▶ [Document text]:
________
But blogging is also a tool, and for some, only a tool. It is a way of sharing news and information, a form of writing and publishing. It is not a way of life nor is it life-altering. While some bloggers may perceive blogging as a commitment, for others it is a method.

The inability to distinguish between the two raises problems. Suggest blogs to some editors and the resistance is palpable. Mention blog-style features to “capital B” bloggers and you’re likely to hear that isn’t really a blog. Yet, posting blog-style during breaking news, for instance, can be valuable both to the media outlet and the user. Done right, staff blogs can create two-way conversations and maintain a mutually beneficial relationship with readers between stories or columns. (That’s assuming comment spam and trolls don’t take over.)

The constant drumbeat of the notion that blogging and journalism are mutually exclusive — that one can or will replace the other, that one is better than the other, that they don’t require each other to exist — damages all involved.

Journalism and blogging are not monolithic. They are not mutually exclusive and they can’t be for either to survive. Not all bloggers want to be thought of as journalists, although, as I heard often at BloggerCon, many are using or want to make the most of public access to information and government. Scott Mace, for instance, envisions hyper-local bloggers in the Bay Area filling the gaps in the San Francisco Chronicle’s coverage of campaign finances. There are plenty of gaps in all kinds of coverage, leaving lots of room for solid niche reporting.
________
▶ [Supplied entries]:
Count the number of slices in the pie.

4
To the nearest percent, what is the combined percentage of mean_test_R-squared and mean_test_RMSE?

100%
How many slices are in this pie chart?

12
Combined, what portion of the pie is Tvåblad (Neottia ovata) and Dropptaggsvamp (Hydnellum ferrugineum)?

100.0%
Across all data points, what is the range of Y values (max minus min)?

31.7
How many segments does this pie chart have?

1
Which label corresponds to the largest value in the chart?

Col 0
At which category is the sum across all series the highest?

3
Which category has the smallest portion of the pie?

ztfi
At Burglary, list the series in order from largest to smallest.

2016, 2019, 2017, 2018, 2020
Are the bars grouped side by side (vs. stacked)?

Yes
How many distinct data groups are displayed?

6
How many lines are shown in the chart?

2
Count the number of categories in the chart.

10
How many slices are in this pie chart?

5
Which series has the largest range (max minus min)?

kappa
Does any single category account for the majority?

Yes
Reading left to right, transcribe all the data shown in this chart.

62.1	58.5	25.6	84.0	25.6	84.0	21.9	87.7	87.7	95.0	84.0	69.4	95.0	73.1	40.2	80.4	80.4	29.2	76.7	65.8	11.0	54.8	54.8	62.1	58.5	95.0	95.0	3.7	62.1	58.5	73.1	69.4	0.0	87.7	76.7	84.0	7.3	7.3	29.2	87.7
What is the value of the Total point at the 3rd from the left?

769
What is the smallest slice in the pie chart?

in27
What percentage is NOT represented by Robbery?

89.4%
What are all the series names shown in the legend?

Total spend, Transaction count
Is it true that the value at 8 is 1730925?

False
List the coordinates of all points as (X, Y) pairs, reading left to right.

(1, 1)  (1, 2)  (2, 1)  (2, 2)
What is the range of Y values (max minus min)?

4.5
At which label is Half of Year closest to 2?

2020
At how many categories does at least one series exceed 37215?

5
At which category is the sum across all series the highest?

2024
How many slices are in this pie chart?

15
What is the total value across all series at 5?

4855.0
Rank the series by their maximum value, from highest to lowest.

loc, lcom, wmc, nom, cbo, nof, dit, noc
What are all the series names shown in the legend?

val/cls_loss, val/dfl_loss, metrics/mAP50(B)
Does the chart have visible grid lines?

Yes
________
▶ [Directions for this task]: Write out the stretch of the blogging text from "The inability to" through "damages all involved.", swapping in "subscribers" wherever "readers" appears. The records were taken from a separate source.

▶ [Response area]:
The inability to distinguish between the two raises problems. Suggest blogs to some editors and the resistance is palpable. Mention blog-style features to “capital B” bloggers and you’re likely to hear that isn’t really a blog. Yet, posting blog-style during breaking news, for instance, can be valuable both to the media outlet and the user. Done right, staff blogs can create two-way conversations and maintain a mutually beneficial relationship with subscribers between stories or columns. (That’s assuming comment spam and trolls don’t take over.)

The constant drumbeat of the notion that blogging and journalism are mutually exclusive — that one can or will replace the other, that one is better than the other, that they don’t require each other to exist — damages all involved.